> 課題:
1. 本文抜粋のうち「157:名も無き被検体774号+:2012/06/07(木) 17:44:36.80 ID:+beSXCVE0」から「適当に、当時流行っていた曲を歌う。」までの部分を、一字も変えずに書き写すこと。
2. 本文抜粋でかぎかっこに入っているせりふを、出てくる順にすべて書き出すこと。

====== 本文抜粋

部屋の真ん中に小さいステージがあって、その周りにはフカフカの少し汚いソファが並べられている。

ステージ脇の小さな扉から、ガラの悪そうなヒョロリとした男が顔を出した。

「あ、店長!連れて来ましたよ~。」

男がヘラヘラと笑いながら言うと、店長らしき男はじろりと私を見た。
そしてヘラ男を手招きで呼び寄せ、なにやら小声で話をしはじめた。
へラ男は何度か頷くと、走って私の元に戻ってきた。

157:名も無き被検体774号+:2012/06/07(木) 17:44:36.80 ID:+beSXCVE0
「今からそこのステージに立って、少しだけ歌ってもらいますね~」

私はビックリしてヘラ男に聞き返す。

「歌ですか?」
「そうっすよ~なんでもいいんで、テキトーに歌ってください。」

私は促されるまま、ステージの上に立った。
適当に、当時流行っていた曲を歌う。

歌い始めて早々に店長は私を止めた。

「わかった。歌はもういいから、脱いで」

============
====== データ一覧

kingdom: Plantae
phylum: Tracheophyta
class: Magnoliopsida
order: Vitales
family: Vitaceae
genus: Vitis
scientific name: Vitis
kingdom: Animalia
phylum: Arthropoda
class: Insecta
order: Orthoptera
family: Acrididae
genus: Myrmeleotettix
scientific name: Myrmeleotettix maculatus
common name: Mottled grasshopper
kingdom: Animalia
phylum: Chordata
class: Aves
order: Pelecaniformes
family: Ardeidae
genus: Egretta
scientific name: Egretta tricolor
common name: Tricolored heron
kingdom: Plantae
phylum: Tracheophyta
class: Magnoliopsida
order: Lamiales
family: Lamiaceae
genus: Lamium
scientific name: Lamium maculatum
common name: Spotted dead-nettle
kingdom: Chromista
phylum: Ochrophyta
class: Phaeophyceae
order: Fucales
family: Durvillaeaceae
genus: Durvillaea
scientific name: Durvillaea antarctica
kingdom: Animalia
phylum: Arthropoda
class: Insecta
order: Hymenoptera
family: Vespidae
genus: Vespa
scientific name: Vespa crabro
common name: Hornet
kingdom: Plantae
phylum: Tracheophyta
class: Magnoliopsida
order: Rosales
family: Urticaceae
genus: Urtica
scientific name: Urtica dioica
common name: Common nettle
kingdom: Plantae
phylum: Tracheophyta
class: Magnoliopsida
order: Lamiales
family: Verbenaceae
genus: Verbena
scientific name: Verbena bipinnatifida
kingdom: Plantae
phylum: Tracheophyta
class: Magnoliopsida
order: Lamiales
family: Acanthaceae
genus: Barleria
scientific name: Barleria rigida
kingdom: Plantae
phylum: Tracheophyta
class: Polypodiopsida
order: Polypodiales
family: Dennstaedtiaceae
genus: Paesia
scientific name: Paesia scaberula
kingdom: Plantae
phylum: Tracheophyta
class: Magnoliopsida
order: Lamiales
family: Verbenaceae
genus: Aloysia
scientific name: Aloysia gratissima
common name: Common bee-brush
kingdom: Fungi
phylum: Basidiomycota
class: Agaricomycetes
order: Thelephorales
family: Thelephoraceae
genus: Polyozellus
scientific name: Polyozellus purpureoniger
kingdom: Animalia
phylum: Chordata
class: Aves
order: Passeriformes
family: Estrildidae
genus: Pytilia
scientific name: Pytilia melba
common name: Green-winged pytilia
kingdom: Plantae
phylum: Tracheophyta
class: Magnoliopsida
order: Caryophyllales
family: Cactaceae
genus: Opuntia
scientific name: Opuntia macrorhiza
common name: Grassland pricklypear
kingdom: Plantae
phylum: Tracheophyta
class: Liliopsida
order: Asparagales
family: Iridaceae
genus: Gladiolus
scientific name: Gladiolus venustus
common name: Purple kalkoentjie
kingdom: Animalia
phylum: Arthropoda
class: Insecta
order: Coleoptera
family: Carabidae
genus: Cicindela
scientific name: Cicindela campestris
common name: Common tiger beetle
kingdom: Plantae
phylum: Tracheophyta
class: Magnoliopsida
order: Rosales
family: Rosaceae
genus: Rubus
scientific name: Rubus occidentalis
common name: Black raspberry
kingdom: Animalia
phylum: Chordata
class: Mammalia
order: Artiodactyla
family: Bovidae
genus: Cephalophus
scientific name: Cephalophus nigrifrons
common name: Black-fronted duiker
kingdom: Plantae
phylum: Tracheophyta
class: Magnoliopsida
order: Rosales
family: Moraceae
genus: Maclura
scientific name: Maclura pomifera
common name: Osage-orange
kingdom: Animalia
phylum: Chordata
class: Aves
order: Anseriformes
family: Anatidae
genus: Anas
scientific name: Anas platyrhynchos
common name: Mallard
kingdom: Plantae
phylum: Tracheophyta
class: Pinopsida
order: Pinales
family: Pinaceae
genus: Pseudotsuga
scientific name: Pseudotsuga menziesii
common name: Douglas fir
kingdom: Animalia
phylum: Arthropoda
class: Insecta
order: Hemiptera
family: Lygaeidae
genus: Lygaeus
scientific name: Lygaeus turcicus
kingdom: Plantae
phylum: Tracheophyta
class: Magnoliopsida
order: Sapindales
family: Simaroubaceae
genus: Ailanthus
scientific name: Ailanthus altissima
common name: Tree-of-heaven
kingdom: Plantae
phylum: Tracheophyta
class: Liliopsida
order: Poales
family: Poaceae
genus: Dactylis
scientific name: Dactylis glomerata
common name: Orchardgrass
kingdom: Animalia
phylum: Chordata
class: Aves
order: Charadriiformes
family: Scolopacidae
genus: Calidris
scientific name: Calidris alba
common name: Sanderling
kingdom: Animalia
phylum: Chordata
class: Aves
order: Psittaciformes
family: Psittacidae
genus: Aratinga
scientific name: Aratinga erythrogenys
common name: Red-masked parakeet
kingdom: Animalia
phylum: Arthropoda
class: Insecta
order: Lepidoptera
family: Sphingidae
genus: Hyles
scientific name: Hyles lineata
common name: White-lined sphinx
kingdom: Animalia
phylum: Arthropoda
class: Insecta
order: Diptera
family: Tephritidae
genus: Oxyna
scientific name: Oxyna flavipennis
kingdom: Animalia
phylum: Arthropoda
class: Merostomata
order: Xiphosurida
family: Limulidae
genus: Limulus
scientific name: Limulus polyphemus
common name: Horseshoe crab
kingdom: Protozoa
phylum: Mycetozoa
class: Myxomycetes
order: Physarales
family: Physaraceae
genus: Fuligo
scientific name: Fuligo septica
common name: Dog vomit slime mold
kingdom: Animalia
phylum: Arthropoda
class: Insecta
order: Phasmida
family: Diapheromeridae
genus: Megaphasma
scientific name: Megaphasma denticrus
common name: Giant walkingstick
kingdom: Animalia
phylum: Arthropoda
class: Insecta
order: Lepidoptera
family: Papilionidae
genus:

============

> 解答一覧:
1.
157:名も無き被検体774号+:2012/06/07(木) 17:44:36.80 ID:+beSXCVE0
「今からそこのステージに立って、少しだけ歌ってもらいますね~」

私はビックリしてヘラ男に聞き返す。

「歌ですか?」
「そうっすよ~なんでもいいんで、テキトーに歌ってください。」

私は促されるまま、ステージの上に立った。
適当に、当時流行っていた曲を歌う。

2.
1. 「あ、店長!連れて来ましたよ~。」
2. 「今からそこのステージに立って、少しだけ歌ってもらいますね~」
3. 「歌ですか?」
4. 「そうっすよ~なんでもいいんで、テキトーに歌ってください。」
5. 「わかった。歌はもういいから、脱いで」